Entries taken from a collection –
----
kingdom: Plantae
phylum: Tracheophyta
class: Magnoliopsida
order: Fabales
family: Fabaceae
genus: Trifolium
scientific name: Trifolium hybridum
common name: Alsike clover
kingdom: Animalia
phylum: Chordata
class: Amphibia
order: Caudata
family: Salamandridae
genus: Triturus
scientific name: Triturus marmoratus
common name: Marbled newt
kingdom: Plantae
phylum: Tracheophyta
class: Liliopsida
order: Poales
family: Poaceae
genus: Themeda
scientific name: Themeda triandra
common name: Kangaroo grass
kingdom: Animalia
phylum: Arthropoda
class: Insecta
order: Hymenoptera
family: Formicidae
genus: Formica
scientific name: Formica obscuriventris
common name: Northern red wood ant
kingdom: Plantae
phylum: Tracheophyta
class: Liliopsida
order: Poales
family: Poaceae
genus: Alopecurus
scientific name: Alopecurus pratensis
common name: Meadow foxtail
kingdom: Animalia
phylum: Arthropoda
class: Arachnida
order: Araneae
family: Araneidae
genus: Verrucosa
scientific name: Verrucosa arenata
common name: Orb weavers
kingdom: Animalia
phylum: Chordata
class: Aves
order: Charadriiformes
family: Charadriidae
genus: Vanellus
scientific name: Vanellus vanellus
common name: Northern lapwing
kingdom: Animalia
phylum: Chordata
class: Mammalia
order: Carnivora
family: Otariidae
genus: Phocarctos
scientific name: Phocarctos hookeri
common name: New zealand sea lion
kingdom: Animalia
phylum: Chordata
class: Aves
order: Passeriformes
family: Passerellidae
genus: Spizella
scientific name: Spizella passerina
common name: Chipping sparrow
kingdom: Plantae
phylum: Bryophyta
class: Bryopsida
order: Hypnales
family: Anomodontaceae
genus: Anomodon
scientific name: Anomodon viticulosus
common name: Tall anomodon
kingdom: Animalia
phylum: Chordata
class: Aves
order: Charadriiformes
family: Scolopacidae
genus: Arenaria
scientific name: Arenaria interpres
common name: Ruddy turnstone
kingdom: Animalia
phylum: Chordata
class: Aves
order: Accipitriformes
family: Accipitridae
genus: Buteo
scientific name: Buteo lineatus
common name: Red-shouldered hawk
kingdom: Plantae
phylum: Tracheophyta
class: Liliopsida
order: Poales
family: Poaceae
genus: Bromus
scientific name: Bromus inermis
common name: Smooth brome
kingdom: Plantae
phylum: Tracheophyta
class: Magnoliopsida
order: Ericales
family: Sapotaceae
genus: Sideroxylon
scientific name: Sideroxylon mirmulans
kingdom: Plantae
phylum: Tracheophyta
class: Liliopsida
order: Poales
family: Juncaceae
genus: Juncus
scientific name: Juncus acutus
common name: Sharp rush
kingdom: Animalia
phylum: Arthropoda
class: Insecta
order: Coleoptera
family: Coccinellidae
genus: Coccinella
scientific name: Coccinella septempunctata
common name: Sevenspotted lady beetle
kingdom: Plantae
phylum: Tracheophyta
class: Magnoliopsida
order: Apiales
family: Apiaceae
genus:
----
Retype the entries word for word, beginning at the line containing "family: Salamandridae" and ending at the line containing "scientific name: Buteo lineatus", both lines included.

Result below –
family: Salamandridae
genus: Triturus
scientific name: Triturus marmoratus
common name: Marbled newt
kingdom: Plantae
phylum: Tracheophyta
class: Liliopsida
order: Poales
family: Poaceae
genus: Themeda
scientific name: Themeda triandra
common name: Kangaroo grass
kingdom: Animalia
phylum: Arthropoda
class: Insecta
order: Hymenoptera
family: Formicidae
genus: Formica
scientific name: Formica obscuriventris
common name: Northern red wood ant
kingdom: Plantae
phylum: Tracheophyta
class: Liliopsida
order: Poales
family: Poaceae
genus: Alopecurus
scientific name: Alopecurus pratensis
common name: Meadow foxtail
kingdom: Animalia
phylum: Arthropoda
class: Arachnida
order: Araneae
family: Araneidae
genus: Verrucosa
scientific name: Verrucosa arenata
common name: Orb weavers
kingdom: Animalia
phylum: Chordata
class: Aves
order: Charadriiformes
family: Charadriidae
genus: Vanellus
scientific name: Vanellus vanellus
common name: Northern lapwing
kingdom: Animalia
phylum: Chordata
class: Mammalia
order: Carnivora
family: Otariidae
genus: Phocarctos
scientific name: Phocarctos hookeri
common name: New zealand sea lion
kingdom: Animalia
phylum: Chordata
class: Aves
order: Passeriformes
family: Passerellidae
genus: Spizella
scientific name: Spizella passerina
common name: Chipping sparrow
kingdom: Plantae
phylum: Bryophyta
class: Bryopsida
order: Hypnales
family: Anomodontaceae
genus: Anomodon
scientific name: Anomodon viticulosus
common name: Tall anomodon
kingdom: Animalia
phylum: Chordata
class: Aves
order: Charadriiformes
family: Scolopacidae
genus: Arenaria
scientific name: Arenaria interpres
common name: Ruddy turnstone
kingdom: Animalia
phylum: Chordata
class: Aves
order: Accipitriformes
family: Accipitridae
genus: Buteo
scientific name: Buteo lineatus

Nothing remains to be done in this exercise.